Limitations & Future Work

  • Reliance on one-time offline Hodge Laplacian sparse eigen-decomposition limits the model to fixed or near-isometric geometries. Support for time-varying geometries requires low-cost spectral basis transfer via Functional Maps or iso-spectral deformation.
  • The current framework is tailored for Eulerian-perspective simulations. It is not yet suitable for Lagrangian particle tracking or strong discontinuities (shocks, phase boundaries), as the auxiliary Euclidean grid mollification is low-pass and cannot represent jumps.
  • Experiments were conducted on medium-scale meshes (~3000 nodes). Scalability to million-node industrial meshes, stability of eigen-decomposition, and memory overhead require further validation.
  • The approximation of the commutator correction term (lightweight MLP) lacks theoretical bounds regarding higher-order splitting residuals. Improvement could involve higher-order splitting schemes (Strang splitting, Yoshida-4).
  • vs. FNO/Geo-FNO: FNO performs spectral convolutions on Euclidean grids, while Geo-FNO uses diffeomorphisms to map geometry back to Euclidean space. HSD avoids "straightening" the geometry and defines operator learning directly in the Hodge spectral domain, preserving manifold cohomology.
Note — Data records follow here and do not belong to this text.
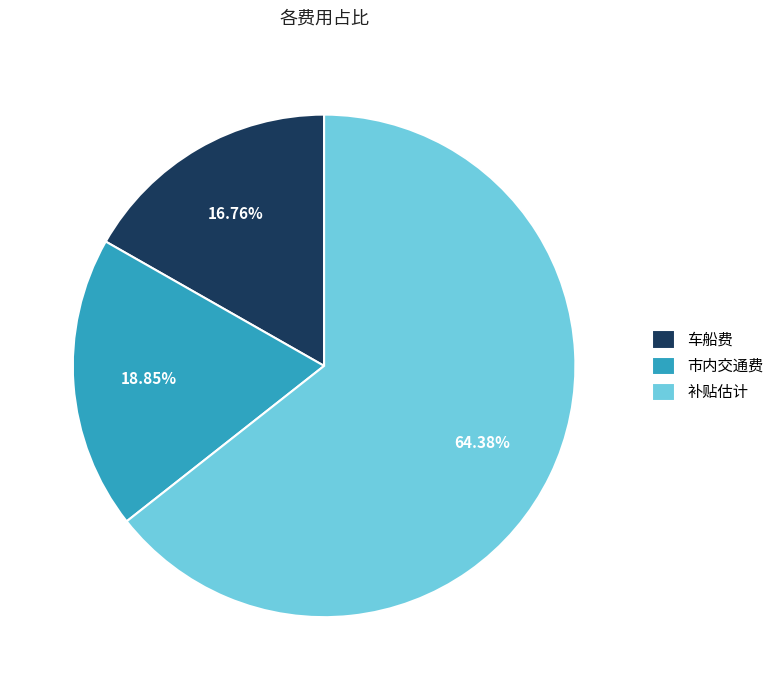

Which has a higher value, 市内交通费 or 补贴估计?

补贴估计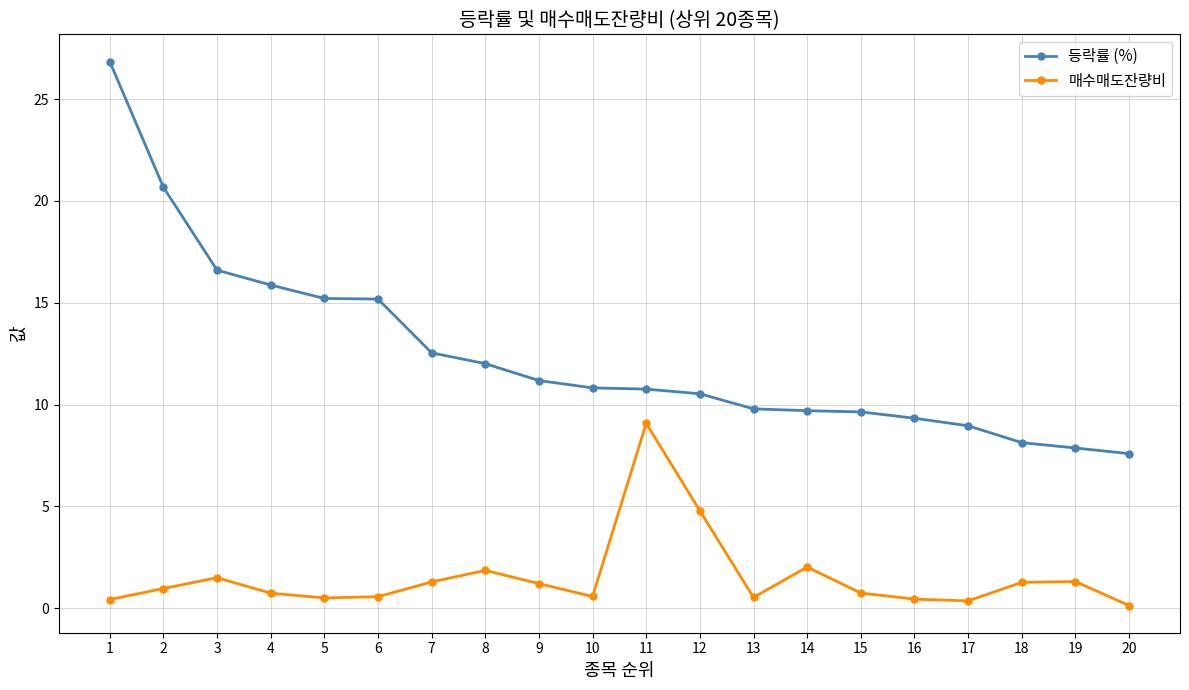

Which label corresponds to the largest value in the chart?

1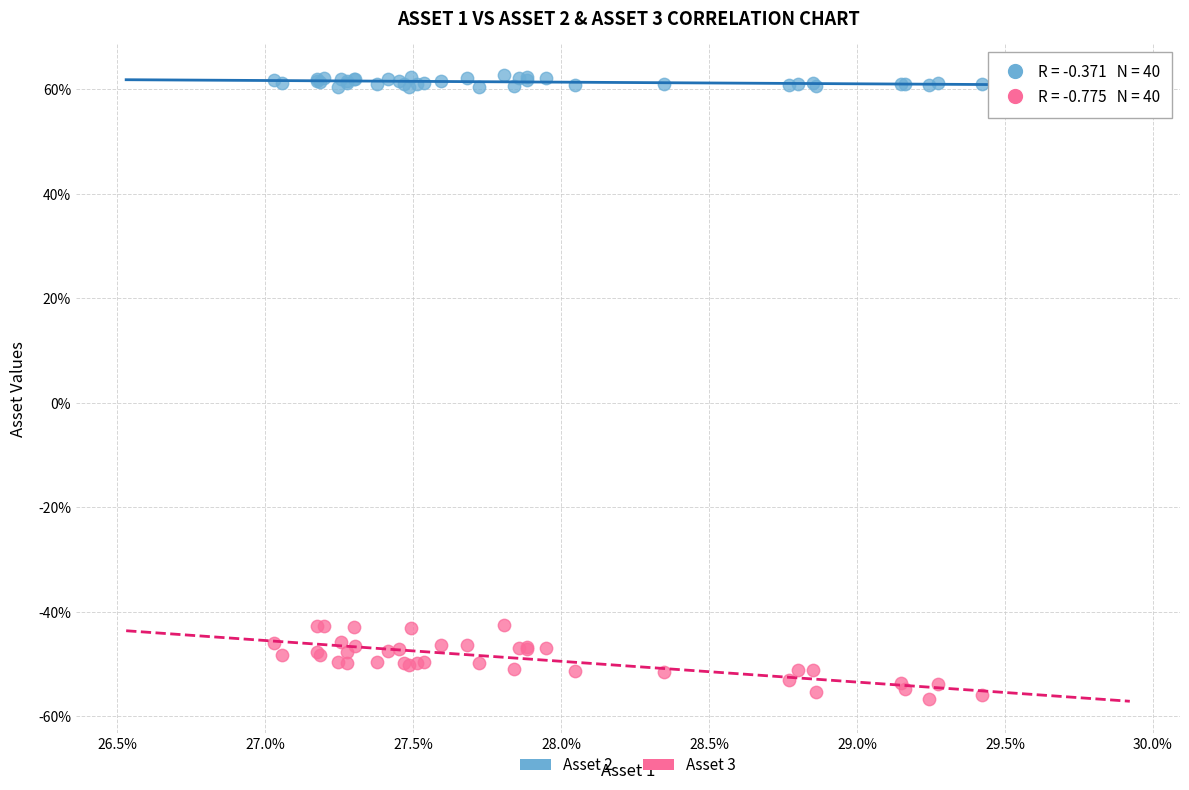

What are all the series names shown in the legend?

Asset 2, Asset 3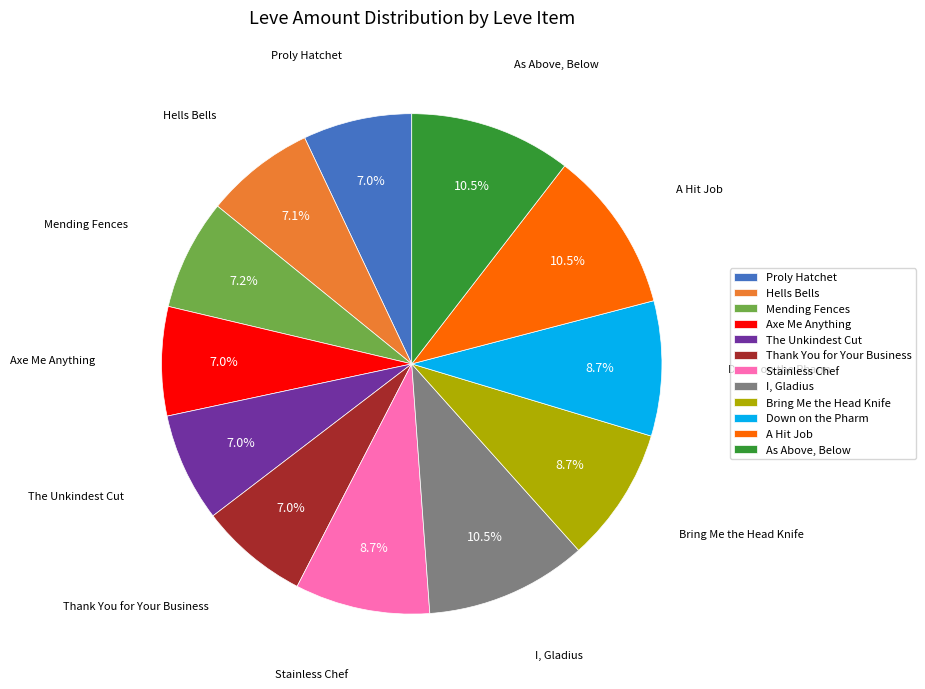

Is it true that Proly Hatchet is 1% of the pie?

False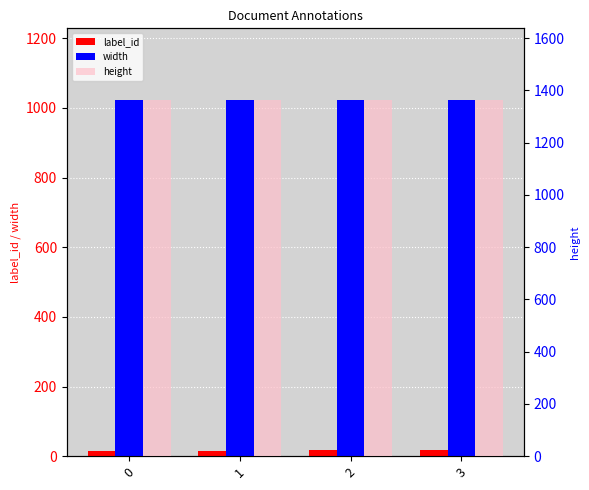

How many categories are shown in the chart?

4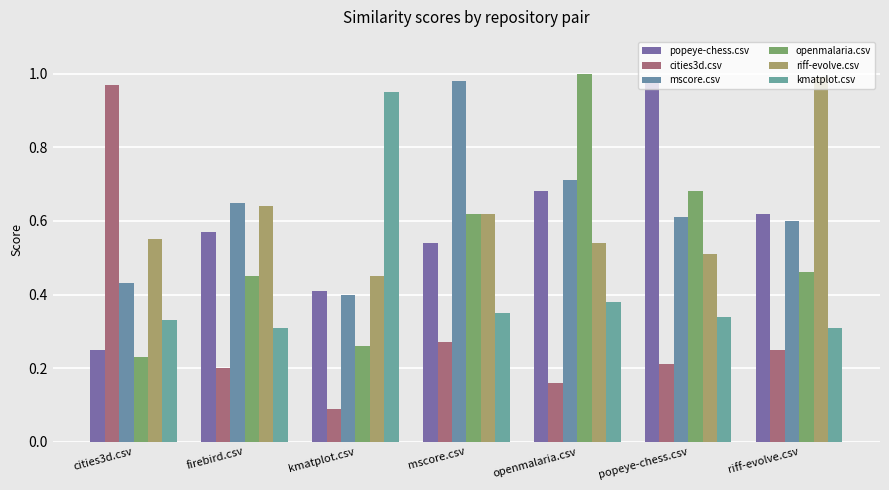

Which series has the widest spread of values?

cities3d.csv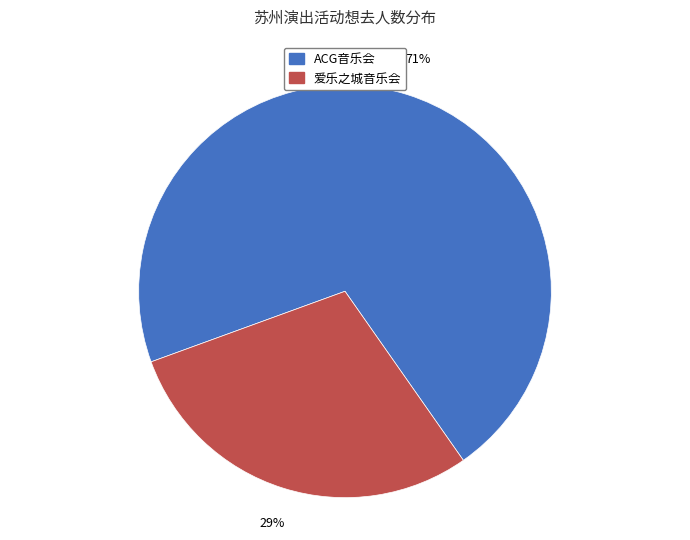

What is the ratio of the value at 爱乐之城音乐会 to the value at ACG音乐会?

0.4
  • vs. DeepONet: DeepONet uses branch-trunk inner products for global fitting. While it achieves decent MSE on scalar fields, its topological fidelity (IoU 0.78 vs HSD 0.81) is lower.
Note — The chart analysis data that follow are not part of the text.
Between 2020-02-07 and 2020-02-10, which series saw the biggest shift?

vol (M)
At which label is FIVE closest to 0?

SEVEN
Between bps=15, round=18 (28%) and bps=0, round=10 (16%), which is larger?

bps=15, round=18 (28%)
  • vs. GNN/MGN: Message passing inherently suffers from over-smoothing, making it difficult to capture global flux. HSD delegates global structure to the spectral basis, leaving the local FNO to handle high frequencies, thereby circumnavigating GNN weaknesses.
  • vs. Topological Deep Learning (SCN/SCNN): Existing TDL work primarily focuses on classification/interpolation. HSD is the first to combine DEC with neural operators, advancing TDL into the field of operator learning.

Rating

  • Novelty: ⭐⭐⭐⭐⭐ HSD makes original contributions in both mathematical structure (orthogonal decomposition) and engineering implementation (dual-branch + commutator), bridging algebraic topology and neural operators.
  • Experimental Thoroughness: ⭐⭐⭐⭐ Covered closed surfaces, multi-connected regions, and non-zero genus tori. Metrics are comprehensive, though validation on large-scale industrial CFD is missing.
  • Writing Quality: ⭐⭐⭐⭐ Rigorous notation and clear motivation. High formula density may require a background in DEC.
  • Value: ⭐⭐⭐⭐⭐ Provides a new baseline for scientific computing/CAE that is "fast, accurate, and conservative," with direct potential in industrial CFD and electromagnetic simulation.